— TEXTE SOURCE —
============================================================
Le voilà enfin, l'épisode d'Assassin's Creed qu'on attendait tant. Celui qui prend pour cadre notre belle Ville Lumière, baignée dans les flots de sang versés pour la Révolution, celui qui marque la véritable arrivée de la saga sur les puissantes consoles nouvelle génération, mais aussi, pour ne rien gâcher, celui qui se décide enfin à revenir aux sources en modifiant quelque peu sa formule... pour la révolutionner ?
Si j'attendais beaucoup de cet Assassin's Creed Unity, c'est comme beaucoup de Français pour son cadre historique et géographique. L'idée de se retrouver immergé dans le Paris du XVIIIème siècle, à un tournant de notre Histoire, en pleine Révolution, ça représente forcément quelque chose pour nous. Quand en plus cet environnement arrive dans le premier épisode dédié à une nouvelle génération de consoles, forcément, ça ne fait que plus envie... Mais Français ou non, quand on est fan de la série d'Ubisoft, c'est aussi et surtout la promesse d'un retour aux sources qui fait saliver. Avec le recul, Assassin's Creed s'est un peu perdu depuis la fin de la trilogie d'Ezio. Certains de ses éléments les plus intéressants ont même été abandonnés après le tout premier épisode, et l'idée de les retrouver ici est probablement ce qui compte le plus...
============================================================
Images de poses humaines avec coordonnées
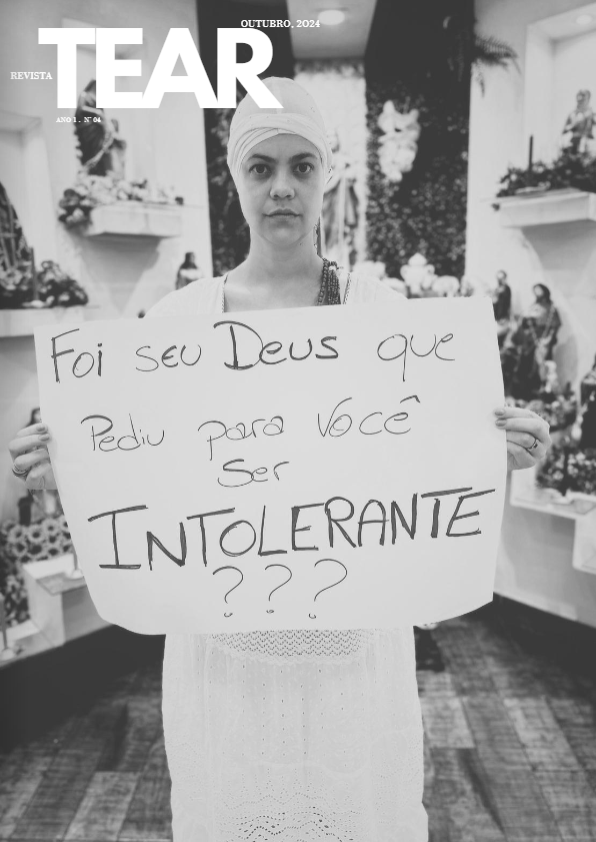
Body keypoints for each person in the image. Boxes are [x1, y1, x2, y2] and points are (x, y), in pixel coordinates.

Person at [8, 77, 552, 841]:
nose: (283, 188)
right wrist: (70, 466)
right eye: (261, 168)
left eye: (302, 166)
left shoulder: (382, 316)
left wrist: (496, 450)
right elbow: (148, 469)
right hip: (227, 666)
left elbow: (424, 460)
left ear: (327, 173)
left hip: (352, 663)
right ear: (235, 180)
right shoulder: (179, 323)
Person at [501, 282, 561, 401]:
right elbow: (524, 320)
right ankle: (518, 393)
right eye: (535, 291)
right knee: (522, 366)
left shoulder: (551, 309)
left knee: (536, 368)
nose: (537, 294)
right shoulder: (534, 306)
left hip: (540, 342)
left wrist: (547, 339)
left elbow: (554, 326)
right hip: (527, 342)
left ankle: (533, 393)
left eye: (539, 291)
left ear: (545, 292)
============================================================
— TÂCHES DEMANDÉES —
1. Dans le texte sur Assassin's Creed Unity, à quel siècle se passe le Paris où le joueur se retrouve plongé ?
2. Reprenez le texte sur Assassin's Creed Unity là où il s'arrête et écrivez la suite.
Ces données viennent d'une autre source que le texte.

— RÉPONSES AUX TÂCHES —
1. Au XVIIIème siècle.

2.
Mais je vous arrête tout de suite pour ne pas déclencher de fausse joie : non, la "méta-histoire" qui manque tant aux fans depuis la mort de Desmond et suite au rapprochement de la timeline du jeu avec la réalité, n'est pas de retour. Enfin pas pleinement. Concrètement, le joueur découvre Assassin's Creed Unity dans son propre rôle : celui d'un gamer qui lance la nouvelle console d'Abstergo et se fait rapidement "hacker" par le groupe des Assassins modernes. Durant l'ensemble du jeu, vous ne serez en contact avec eux qu'à quelques reprises, tout étant plus centré que jamais sur l'histoire située dans le passée, à savoir celle d'Arno Dorian.
Un aiglon pendant la Révolution
Et puisqu'on parlait de retour aux sources, les similitudes entre Arno et notre bon vieux Ezio sont tout de suite assez frappantes. Il est jeune, irrévérencieux, drôle, fougueux... et bien sûr animé d'un fort désir de vengeance, dont il aura du mal à se défaire même après avoir intégré l'ordre des Assassins. En revanche, ce n'est pas un coureur de jupons. Arno est en fait follement amoureux d'Elise de la Serre, qu'il côtoie depuis sa plus tendre enfance, et c'est autour de ces deux personnages, de ce qui les unis et les opposent, que le scénario tournera de bout en bout, avec bien sûr pour toile de fond la lutte entre Assassins et Templiers en pleine Révolution Française.
Le fait que la méta-histoire soit de plus en plus mise en retrait sera certainement pour certains, dont je suis, une petite déception. Et malheureusement, l'histoire d'Arno et d'Elise ne nous le fera pas oublier... Non pas qu'elle soit insipide ou catastrophique, mais juste sans grand relief. Elle ne sera pas votre moteur durant les 20 heures de jeu (environ) de la campagne principale. Elle a tout de même un avantage par rapport à celle - pas plus mémorable, loin s'en faut - de Black Flag : elle sait rester simple et ne pas perdre le joueur en route avec des événements inintéressants ou inutilement compliqués. Mais tout ça, depuis la tendre jeunesse d'Arno jusqu'à la fin légèrement expédiée du jeu, vous le découvrirez vous-mêmes, sans que je ne vous spoile plus que ça.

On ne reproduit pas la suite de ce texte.